TN Together Key Components

  • Legislation to address prevention by limiting the supply and the dosage of opioid prescriptions, with reasonable exceptions and an emphasis on new patients. Initial prescriptions will be limited to a five-day supply of drugs with daily dosage limits of 40 MME.
  • Limiting coverage for TennCare enrollees to an initial five-day supply with daily dosage limits.
  • Increasing prevention education in grades K-12 through revisions to the state's health education academic standards.
  • An executive order, issued on Jan. 22, establishing a special commission to formulate current, evidenced-based pain and addiction medicine competencies for adoption by the state's medical and healthcare practitioner schools.
  • Identifying women of childbearing age who are chronic opioid users and providing targeted outreach about risks and treatment in order to aid in the prevention of Neonatal Abstinence Syndrome (NAS) births.
  • Investing more than $25 million for treatment and recovery services for individuals with opioid use disorder. These services will include an increase in peer recovery specialists in targeted, high-need emergency departments to connect patients to treatment immediately.
  • Improving the state's data systems to better and more timely identify critical hot spots for targeting resources and increasing information about patient and community risks.

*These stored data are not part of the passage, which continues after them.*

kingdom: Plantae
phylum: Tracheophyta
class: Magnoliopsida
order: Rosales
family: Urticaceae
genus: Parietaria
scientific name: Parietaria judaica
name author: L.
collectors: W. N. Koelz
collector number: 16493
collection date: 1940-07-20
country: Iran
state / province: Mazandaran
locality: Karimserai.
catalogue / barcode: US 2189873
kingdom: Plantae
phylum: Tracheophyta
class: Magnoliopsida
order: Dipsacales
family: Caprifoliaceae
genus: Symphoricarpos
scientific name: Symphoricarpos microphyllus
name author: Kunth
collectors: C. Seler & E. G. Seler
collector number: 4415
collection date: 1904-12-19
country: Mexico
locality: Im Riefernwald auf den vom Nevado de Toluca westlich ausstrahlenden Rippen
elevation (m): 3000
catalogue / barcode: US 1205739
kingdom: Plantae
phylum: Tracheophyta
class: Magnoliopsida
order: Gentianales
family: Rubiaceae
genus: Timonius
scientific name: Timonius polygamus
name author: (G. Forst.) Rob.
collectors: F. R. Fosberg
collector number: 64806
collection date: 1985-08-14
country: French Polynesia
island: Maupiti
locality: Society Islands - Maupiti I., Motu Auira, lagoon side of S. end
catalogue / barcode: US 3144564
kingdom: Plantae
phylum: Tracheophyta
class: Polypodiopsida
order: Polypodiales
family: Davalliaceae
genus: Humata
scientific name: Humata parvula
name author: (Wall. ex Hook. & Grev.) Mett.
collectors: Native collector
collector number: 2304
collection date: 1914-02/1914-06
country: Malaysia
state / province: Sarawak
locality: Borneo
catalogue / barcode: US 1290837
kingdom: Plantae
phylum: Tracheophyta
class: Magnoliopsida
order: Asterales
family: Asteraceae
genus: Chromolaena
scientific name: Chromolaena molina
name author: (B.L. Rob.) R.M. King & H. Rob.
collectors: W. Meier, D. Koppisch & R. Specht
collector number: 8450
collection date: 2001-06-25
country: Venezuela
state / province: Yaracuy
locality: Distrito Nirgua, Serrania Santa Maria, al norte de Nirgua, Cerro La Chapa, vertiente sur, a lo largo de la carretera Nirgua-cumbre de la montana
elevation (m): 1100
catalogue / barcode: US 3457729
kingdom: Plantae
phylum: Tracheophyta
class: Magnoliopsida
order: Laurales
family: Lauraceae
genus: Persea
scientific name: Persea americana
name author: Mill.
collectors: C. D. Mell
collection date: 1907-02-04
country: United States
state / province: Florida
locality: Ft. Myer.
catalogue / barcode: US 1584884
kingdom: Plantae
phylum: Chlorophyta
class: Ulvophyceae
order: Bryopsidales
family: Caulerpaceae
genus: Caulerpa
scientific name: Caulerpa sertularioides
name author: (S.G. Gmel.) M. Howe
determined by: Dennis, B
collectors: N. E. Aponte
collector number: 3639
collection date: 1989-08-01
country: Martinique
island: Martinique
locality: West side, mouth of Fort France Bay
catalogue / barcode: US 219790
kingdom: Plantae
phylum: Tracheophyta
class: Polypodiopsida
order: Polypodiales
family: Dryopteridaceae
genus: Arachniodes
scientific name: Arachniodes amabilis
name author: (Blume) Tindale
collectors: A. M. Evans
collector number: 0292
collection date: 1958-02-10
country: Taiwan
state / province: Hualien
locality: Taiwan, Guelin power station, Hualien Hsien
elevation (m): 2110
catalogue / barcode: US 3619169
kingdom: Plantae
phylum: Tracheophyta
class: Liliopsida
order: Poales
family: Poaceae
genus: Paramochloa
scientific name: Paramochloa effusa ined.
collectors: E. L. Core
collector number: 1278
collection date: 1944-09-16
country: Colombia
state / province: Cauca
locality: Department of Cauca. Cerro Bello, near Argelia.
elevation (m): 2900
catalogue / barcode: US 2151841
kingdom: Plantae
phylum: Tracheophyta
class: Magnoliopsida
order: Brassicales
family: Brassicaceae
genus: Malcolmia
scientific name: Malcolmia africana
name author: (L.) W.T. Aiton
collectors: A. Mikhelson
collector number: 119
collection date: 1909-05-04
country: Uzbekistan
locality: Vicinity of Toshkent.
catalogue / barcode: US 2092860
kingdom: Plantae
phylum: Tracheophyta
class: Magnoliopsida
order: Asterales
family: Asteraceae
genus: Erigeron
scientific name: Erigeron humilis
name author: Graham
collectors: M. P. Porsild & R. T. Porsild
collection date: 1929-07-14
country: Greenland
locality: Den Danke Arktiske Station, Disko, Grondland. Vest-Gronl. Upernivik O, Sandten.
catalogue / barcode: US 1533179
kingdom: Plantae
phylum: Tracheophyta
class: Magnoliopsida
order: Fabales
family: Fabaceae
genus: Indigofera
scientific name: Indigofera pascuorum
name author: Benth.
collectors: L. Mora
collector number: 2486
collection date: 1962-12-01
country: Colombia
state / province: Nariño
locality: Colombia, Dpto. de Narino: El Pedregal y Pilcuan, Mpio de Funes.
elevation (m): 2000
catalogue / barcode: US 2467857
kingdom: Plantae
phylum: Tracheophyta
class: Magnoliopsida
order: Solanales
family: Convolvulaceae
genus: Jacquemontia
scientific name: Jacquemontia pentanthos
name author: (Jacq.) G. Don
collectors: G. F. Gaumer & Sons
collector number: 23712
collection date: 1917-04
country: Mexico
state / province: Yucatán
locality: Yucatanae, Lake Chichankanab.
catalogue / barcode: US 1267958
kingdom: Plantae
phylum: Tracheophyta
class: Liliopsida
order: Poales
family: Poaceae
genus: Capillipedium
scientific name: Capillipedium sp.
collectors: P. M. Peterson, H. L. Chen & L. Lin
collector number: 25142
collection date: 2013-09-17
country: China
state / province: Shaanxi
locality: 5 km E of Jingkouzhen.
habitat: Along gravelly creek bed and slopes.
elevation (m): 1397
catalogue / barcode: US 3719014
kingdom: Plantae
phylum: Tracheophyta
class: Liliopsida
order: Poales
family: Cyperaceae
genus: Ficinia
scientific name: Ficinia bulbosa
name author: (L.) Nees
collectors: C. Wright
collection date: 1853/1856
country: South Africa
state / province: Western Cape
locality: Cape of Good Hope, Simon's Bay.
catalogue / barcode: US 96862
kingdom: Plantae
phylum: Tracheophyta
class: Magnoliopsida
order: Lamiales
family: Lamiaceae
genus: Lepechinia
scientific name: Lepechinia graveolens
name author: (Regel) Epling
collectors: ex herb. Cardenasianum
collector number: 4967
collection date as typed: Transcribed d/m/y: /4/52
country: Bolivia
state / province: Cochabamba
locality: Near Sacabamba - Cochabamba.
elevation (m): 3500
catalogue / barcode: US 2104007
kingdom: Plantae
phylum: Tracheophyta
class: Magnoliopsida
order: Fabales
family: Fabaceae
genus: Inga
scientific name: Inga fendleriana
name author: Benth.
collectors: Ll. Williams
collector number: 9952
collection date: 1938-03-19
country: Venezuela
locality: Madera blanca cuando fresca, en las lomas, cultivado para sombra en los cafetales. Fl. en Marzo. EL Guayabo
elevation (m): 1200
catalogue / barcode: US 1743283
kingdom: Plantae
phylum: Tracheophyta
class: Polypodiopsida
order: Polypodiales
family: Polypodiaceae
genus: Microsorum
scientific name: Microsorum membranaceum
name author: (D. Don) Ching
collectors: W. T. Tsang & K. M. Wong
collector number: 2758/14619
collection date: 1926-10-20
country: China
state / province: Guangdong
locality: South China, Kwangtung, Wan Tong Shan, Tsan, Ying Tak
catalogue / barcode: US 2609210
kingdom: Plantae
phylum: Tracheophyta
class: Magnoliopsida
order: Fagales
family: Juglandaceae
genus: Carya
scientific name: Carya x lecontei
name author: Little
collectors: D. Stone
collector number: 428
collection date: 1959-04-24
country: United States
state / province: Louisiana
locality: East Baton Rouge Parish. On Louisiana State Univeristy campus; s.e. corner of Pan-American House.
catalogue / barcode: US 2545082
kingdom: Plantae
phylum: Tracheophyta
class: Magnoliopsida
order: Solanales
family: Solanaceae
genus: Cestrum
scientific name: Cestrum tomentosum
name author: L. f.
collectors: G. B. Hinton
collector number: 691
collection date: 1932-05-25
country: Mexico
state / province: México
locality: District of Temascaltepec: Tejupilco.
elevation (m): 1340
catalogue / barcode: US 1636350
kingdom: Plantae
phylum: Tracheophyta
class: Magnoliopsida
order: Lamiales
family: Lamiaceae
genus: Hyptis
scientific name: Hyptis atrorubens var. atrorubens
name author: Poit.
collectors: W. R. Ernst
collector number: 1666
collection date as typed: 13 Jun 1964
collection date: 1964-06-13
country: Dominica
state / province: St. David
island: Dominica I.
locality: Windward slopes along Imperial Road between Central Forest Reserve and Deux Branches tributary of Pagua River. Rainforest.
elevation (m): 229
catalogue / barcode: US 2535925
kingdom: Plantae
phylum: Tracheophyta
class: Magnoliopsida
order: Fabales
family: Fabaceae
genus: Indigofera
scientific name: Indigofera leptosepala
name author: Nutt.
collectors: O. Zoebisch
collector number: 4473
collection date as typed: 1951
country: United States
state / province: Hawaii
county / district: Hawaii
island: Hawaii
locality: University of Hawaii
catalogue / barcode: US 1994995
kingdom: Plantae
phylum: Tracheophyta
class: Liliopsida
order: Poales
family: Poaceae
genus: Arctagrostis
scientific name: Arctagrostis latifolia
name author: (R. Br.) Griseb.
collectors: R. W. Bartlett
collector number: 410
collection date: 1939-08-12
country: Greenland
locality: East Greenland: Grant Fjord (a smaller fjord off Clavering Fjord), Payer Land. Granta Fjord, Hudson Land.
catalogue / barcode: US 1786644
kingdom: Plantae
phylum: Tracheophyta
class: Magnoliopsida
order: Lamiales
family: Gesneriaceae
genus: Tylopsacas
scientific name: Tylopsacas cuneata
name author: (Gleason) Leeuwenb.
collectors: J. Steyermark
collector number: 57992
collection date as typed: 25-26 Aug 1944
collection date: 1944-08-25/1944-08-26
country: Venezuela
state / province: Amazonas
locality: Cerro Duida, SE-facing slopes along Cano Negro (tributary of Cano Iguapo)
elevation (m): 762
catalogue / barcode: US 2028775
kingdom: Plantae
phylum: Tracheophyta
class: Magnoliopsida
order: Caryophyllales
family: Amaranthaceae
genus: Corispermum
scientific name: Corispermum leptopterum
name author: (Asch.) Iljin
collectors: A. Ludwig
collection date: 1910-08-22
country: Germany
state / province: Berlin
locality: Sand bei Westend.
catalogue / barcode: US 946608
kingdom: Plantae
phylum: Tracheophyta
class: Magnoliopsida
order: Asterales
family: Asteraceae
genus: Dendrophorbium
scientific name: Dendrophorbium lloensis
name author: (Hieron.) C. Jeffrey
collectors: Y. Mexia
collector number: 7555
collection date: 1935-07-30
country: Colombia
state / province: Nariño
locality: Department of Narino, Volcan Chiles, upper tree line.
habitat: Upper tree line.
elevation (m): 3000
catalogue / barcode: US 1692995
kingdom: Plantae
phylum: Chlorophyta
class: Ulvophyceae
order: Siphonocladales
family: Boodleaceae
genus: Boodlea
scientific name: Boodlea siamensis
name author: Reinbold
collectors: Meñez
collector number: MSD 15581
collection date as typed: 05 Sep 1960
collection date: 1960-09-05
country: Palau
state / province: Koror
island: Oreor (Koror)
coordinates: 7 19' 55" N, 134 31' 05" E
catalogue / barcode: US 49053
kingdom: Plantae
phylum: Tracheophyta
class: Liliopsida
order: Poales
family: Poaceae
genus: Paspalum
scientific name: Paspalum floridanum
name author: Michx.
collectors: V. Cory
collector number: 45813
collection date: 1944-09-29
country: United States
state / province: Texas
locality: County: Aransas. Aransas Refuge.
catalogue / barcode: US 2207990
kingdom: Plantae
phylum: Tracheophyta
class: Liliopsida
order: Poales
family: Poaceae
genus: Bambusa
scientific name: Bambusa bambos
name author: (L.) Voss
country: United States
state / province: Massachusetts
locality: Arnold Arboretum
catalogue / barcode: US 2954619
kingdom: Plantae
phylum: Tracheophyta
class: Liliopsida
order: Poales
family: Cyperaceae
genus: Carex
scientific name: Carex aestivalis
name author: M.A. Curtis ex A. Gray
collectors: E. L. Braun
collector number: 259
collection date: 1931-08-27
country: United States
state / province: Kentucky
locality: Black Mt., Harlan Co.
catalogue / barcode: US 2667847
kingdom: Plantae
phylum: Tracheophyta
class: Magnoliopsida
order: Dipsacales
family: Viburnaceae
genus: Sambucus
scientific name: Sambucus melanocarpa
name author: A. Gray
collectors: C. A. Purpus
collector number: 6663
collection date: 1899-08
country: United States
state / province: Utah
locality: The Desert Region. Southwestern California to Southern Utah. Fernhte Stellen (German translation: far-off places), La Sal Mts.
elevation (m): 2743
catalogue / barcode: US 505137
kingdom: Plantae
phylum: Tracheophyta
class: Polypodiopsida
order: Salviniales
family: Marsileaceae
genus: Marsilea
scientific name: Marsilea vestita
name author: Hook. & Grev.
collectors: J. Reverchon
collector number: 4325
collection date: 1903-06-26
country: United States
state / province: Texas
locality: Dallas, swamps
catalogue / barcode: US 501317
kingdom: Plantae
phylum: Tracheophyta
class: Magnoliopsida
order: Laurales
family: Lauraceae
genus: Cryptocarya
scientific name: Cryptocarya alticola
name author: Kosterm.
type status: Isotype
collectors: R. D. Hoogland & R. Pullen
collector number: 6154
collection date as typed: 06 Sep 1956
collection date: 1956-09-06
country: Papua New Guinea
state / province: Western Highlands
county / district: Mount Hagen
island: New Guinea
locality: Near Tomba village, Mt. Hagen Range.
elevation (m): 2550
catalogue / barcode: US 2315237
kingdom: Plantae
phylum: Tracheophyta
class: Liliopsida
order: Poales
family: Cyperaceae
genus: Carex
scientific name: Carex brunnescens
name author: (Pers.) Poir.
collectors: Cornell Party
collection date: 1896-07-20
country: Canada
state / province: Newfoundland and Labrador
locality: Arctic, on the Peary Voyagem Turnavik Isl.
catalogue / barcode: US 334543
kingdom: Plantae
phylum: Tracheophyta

  • Legislation that expands residential treatment and services for opioid dependence within the criminal justice system and creates incentives for offenders who complete intensive treatment programs while incarcerated - a best practice that is proven to reduce recidivism, improve lives and communities and save taxpayer dollars.
  • Attacking the illicit sale and trafficking of opioids by providing additional resources to the Tennessee Bureau of Investigation for rapid response teams and, through legislation, penalizing the use and unlawful distribution of dangerous and addictive drugs, including those that mimic the effects of fentanyl, a drug that is up to 100 times more potent than morphine and is linked to an alarming number of overdose deaths.
  • Providing every Tennessee state trooper with naloxone for the emergency treatment of opioid overdose.